Virtual Threads on Kotlin


So this is a short post. JDK 21 released recently with a huge feature - “Virtual Threads”. I will not go into the details of Virtual Threads but basically these are lightweight threads that easily can be spun up in great numbers, even millions, all running in the same Java process. This is quite exciting, so I wanted to try this feature out in Kotlin and see how it compares to Kotlin “Coroutines”. The code below is not a great example, since Vitrual Threads are suited for IO operations but it just gives an idea of how to use VTs in Kotlin and observe the performance.

Threads

To play around we will use a parallel-izable problem like Pi calculation. I have done this before in Elixir, the formula we will use and parallelize is -

Pi calculation formula

So let us first run it with VTs in Kotlin -

package dev.rockyj
import java.time.Instant
import java.util.concurrent.ConcurrentHashMap
class PiCalculator {
private val chunkSize: Int = 100000
fun calculateChunk(num: Int): Double {
val last = num * chunkSize
val chunk = ((last - chunkSize + 1)..last).toList()
return chunk.map { Math.pow(-1.0, it.toDouble()) / ((2 * it) + 1) }.sum()
}
}
fun main() {
val start = Instant.now().toEpochMilli()
val map = ConcurrentHashMap<Int, Double>()
val calculator = PiCalculator()
val threads = (1..10000).map {
Thread.startVirtualThread {
val sumOfChunk = calculator.calculateChunk(it)
map.put(it, sumOfChunk)
}
}
threads.forEach { it.join() }
println((1 + map.values.sum()) * 4)
println("This took - ${Instant.now().toEpochMilli() - start} milliseconds")
}

Here we are spinning up 10,000 VTs, with each thread doing a small amount of work (calculating and summing up 100,000 decimals). On my Ryzen 5 (6 cores) HP laptop this takes around 7500 milliseconds and of-course all my CPU cores were lit up.

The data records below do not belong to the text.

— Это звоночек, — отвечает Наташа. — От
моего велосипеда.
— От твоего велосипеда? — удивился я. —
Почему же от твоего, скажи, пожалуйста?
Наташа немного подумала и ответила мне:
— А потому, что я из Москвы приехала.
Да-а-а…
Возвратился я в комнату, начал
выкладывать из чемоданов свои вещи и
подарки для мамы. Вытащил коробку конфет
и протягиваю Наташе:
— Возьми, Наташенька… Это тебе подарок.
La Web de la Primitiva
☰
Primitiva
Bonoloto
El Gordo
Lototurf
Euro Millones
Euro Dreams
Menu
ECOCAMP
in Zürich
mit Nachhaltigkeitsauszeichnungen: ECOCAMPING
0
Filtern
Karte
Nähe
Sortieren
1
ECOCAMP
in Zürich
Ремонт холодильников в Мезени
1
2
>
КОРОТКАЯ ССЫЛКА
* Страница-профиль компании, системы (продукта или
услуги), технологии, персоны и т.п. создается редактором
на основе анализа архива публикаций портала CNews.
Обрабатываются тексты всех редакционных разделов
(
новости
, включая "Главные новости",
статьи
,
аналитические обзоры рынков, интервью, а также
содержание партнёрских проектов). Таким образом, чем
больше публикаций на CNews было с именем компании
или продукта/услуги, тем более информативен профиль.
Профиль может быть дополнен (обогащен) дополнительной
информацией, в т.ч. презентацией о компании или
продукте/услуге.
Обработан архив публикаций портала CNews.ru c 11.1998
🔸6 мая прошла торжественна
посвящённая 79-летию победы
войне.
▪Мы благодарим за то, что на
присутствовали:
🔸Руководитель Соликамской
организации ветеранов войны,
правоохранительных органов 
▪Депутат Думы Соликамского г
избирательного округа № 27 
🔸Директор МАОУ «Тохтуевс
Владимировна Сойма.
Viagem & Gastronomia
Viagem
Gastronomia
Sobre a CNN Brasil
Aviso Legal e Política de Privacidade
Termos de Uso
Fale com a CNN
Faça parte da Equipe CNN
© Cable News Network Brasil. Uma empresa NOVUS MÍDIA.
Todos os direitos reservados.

Let us now see the coroutine implementation -

package dev.rockyj
import kotlinx.coroutines.Dispatchers
import kotlinx.coroutines.launch
import kotlinx.coroutines.runBlocking
import java.time.Instant
import java.util.concurrent.ConcurrentHashMap
class PiCalculator {
private val chunkSize: Int = 100000
fun calculateChunk(num: Int): Double {
val last = num * chunkSize
val chunk = ((last - chunkSize + 1)..last).toList()
return chunk.map { Math.pow(-1.0, it.toDouble()) / ((2 * it) + 1) }.sum()
}
}
fun main() {
val start = Instant.now().toEpochMilli()
val map = ConcurrentHashMap<Int, Double>()
val calculator = PiCalculator()
runBlocking {
(1..10000).forEach {
launch(Dispatchers.Default) {
val sumOfChunk = calculator.calculateChunk(it)
map.put(it, sumOfChunk)
}
}
}
println((1 + map.values.sum()) * 4)
println("This took - ${Instant.now().toEpochMilli() - start} milliseconds")
}

The code is pretty similar to VTs, here we spin up 10,000 coroutines doing the same work. Based on a few (completely unscientific) runs this code also took almost the same time, so that’s that! However, if I do not provide a default dispatcher, as in if I just run -

runBlocking {
(1..10000).forEach {
launch { // no dispatcher provided
val sumOfChunk = calculator.calculateChunk(it)
map.put(it, sumOfChunk)
}
}
}

This code takes significantly longer to complete, which is weird since the documentation says that if no dispatcher is provided the “Default” dispatcher is used. However, no matter how many times I did this I ran into this problem consistently which makes me wonder about the pitfalls of using coroutines without completely understanding them.